Stored data entries
--- START ---

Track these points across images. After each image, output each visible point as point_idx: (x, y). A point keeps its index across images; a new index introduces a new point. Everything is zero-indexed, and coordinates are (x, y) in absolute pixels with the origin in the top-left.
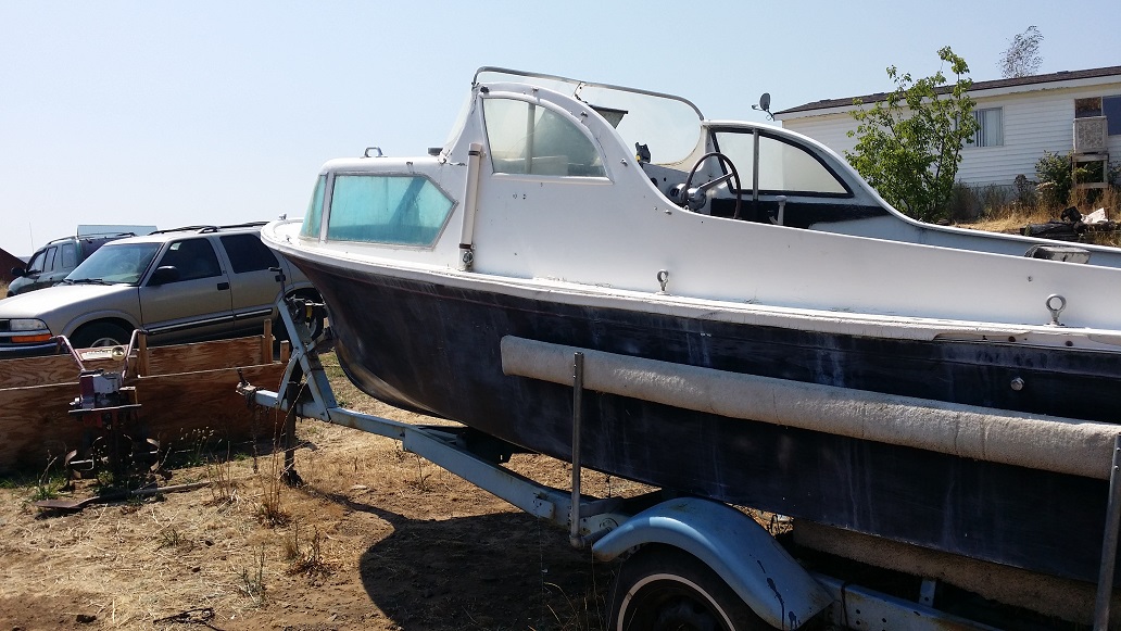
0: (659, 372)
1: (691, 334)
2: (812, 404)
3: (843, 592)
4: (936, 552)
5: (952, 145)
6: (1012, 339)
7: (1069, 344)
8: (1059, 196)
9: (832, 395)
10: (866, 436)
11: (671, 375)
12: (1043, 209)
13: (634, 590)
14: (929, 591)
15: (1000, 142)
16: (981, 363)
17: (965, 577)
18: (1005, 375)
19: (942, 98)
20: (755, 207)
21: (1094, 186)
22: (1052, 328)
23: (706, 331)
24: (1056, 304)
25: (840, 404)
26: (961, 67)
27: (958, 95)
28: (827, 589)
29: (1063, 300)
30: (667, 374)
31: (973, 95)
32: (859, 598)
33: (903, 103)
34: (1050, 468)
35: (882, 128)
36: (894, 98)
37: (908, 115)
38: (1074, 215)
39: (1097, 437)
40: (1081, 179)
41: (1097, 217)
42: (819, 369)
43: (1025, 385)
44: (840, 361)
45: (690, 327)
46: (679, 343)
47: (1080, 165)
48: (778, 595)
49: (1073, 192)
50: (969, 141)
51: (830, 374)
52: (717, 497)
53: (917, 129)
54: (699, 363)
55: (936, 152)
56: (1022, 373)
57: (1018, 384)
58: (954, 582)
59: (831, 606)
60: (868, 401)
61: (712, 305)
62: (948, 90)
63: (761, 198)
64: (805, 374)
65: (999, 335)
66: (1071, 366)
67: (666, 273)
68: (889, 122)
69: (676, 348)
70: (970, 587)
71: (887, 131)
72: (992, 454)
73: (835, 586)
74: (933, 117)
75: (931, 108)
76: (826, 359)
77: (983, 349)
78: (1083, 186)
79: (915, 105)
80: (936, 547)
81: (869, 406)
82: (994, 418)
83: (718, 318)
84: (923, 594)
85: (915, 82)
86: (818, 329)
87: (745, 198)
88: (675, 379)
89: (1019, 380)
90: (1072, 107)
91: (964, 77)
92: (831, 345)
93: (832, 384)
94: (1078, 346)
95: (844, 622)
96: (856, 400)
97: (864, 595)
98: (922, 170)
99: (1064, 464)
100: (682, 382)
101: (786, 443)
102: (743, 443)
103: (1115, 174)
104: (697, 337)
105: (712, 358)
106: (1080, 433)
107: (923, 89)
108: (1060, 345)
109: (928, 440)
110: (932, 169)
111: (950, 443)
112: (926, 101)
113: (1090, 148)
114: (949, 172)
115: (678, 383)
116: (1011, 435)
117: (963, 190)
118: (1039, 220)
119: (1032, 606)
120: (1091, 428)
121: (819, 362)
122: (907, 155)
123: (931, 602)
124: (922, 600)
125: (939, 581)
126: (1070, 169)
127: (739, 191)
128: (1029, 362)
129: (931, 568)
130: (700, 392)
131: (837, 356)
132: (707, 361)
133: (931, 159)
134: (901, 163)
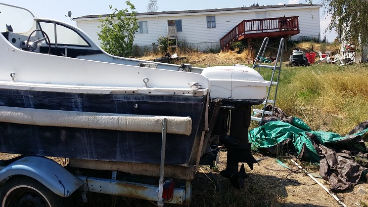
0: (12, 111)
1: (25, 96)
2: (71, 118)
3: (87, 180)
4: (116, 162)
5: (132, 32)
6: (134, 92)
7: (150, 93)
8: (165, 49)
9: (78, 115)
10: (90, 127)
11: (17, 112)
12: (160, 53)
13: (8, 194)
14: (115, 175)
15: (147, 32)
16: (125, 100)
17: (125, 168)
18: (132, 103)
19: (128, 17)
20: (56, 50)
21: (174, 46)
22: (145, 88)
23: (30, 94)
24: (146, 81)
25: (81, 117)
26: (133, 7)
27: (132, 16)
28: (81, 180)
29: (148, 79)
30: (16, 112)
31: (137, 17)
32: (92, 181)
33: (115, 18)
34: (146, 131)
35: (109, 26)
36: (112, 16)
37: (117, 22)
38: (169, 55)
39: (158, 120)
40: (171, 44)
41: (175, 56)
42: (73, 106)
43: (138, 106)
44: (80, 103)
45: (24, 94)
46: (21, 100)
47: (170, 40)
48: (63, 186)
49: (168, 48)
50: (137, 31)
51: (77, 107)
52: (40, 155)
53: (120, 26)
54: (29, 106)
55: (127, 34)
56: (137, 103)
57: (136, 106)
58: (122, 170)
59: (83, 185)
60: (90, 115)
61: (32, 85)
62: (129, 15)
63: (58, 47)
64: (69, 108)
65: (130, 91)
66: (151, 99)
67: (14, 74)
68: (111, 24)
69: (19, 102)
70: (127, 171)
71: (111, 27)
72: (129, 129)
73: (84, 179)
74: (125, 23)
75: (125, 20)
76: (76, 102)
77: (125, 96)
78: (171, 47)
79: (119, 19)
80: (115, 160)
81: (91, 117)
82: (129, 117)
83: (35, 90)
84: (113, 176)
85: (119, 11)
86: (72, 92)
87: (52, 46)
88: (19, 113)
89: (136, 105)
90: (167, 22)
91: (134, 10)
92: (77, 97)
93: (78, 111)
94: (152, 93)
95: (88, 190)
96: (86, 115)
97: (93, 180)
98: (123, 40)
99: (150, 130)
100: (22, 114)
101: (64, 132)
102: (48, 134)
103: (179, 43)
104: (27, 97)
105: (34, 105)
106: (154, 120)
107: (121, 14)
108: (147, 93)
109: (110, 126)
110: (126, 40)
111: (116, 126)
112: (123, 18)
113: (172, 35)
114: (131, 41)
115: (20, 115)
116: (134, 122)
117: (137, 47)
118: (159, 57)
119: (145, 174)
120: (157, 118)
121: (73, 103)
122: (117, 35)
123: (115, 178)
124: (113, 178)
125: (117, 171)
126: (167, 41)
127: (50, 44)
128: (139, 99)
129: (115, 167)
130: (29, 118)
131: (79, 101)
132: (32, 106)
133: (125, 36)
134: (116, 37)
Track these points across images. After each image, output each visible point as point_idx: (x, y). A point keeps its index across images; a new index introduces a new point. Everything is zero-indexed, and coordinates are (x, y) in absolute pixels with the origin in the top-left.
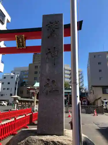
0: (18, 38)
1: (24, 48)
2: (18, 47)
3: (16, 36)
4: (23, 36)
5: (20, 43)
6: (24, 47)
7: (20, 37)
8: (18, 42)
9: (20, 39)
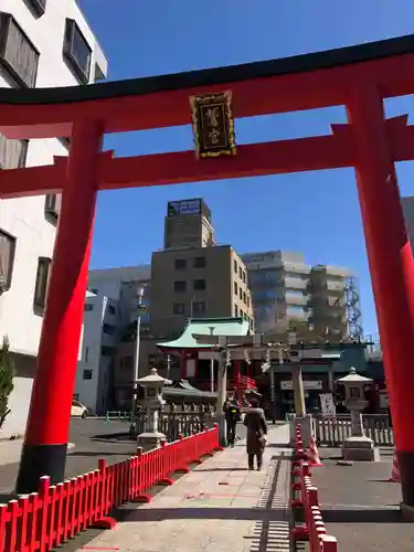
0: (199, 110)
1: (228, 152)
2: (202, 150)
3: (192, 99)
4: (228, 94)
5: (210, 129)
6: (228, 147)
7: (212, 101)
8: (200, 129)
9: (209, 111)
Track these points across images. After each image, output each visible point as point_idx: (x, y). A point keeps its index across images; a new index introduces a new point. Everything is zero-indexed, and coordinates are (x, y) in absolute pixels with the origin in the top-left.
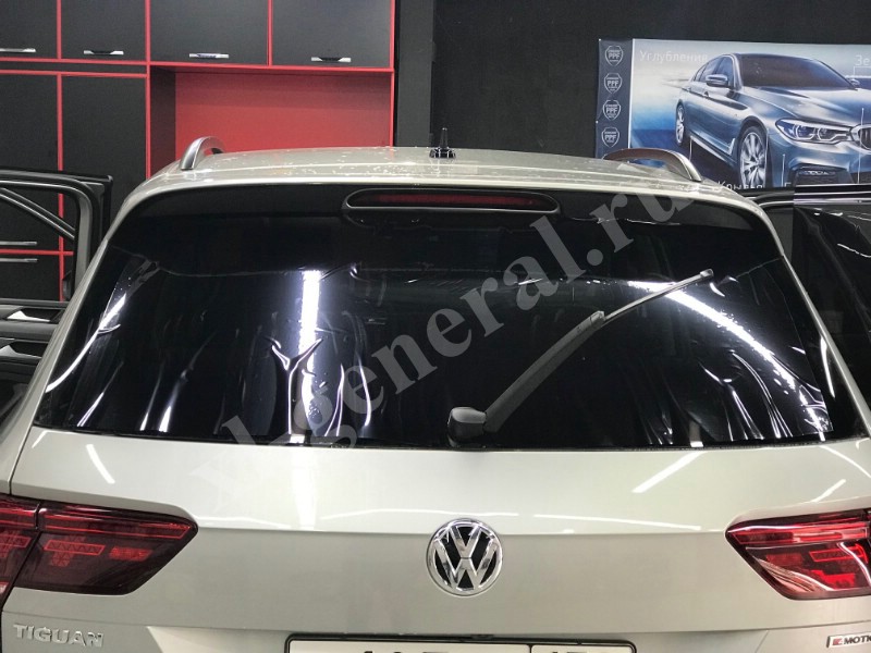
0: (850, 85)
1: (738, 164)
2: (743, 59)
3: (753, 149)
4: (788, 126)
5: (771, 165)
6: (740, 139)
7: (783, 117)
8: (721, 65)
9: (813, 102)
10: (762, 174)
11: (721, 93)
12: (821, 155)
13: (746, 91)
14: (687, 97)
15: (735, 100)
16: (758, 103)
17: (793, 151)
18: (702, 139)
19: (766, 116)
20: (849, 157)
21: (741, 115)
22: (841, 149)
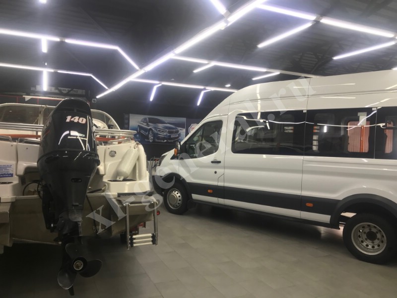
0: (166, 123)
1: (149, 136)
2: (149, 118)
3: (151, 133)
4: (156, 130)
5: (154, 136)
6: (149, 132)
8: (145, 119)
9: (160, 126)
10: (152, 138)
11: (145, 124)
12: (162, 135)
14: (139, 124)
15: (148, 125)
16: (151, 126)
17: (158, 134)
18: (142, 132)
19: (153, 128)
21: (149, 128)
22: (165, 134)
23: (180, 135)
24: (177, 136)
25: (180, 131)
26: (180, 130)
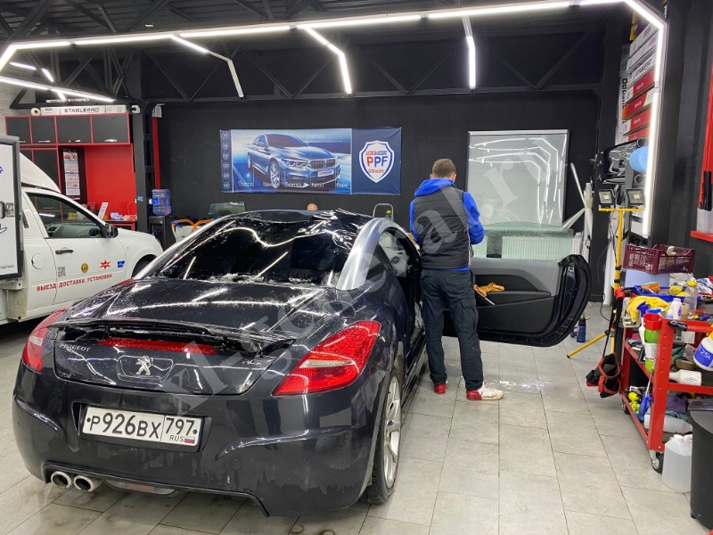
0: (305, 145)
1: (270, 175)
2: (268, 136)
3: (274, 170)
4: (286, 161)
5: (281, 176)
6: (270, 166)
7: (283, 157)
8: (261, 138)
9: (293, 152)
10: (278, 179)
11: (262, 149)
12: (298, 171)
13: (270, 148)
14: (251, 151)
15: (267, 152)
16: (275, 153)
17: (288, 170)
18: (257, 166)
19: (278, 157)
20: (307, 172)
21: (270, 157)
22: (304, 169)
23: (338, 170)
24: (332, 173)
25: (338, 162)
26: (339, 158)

--- END ---

Your task
Copy the items word for word, from the very start down to and including the line containing "18: (1005, 375)". Don't include the pictures in your answer.

Answer section
Track these points across images. After each image, output each visible point as point_idx: (x, y). A point keeps its index across images; a new index introduces a new point. Everything is zero-indexed, and coordinates are (x, y) in absolute pixels with the origin in the top-left.
0: (659, 372)
1: (691, 334)
2: (812, 404)
3: (843, 592)
4: (936, 552)
5: (952, 145)
6: (1012, 339)
7: (1069, 344)
8: (1059, 196)
9: (832, 395)
10: (866, 436)
11: (671, 375)
12: (1043, 209)
13: (634, 590)
14: (929, 591)
15: (1000, 142)
16: (981, 363)
17: (965, 577)
18: (1005, 375)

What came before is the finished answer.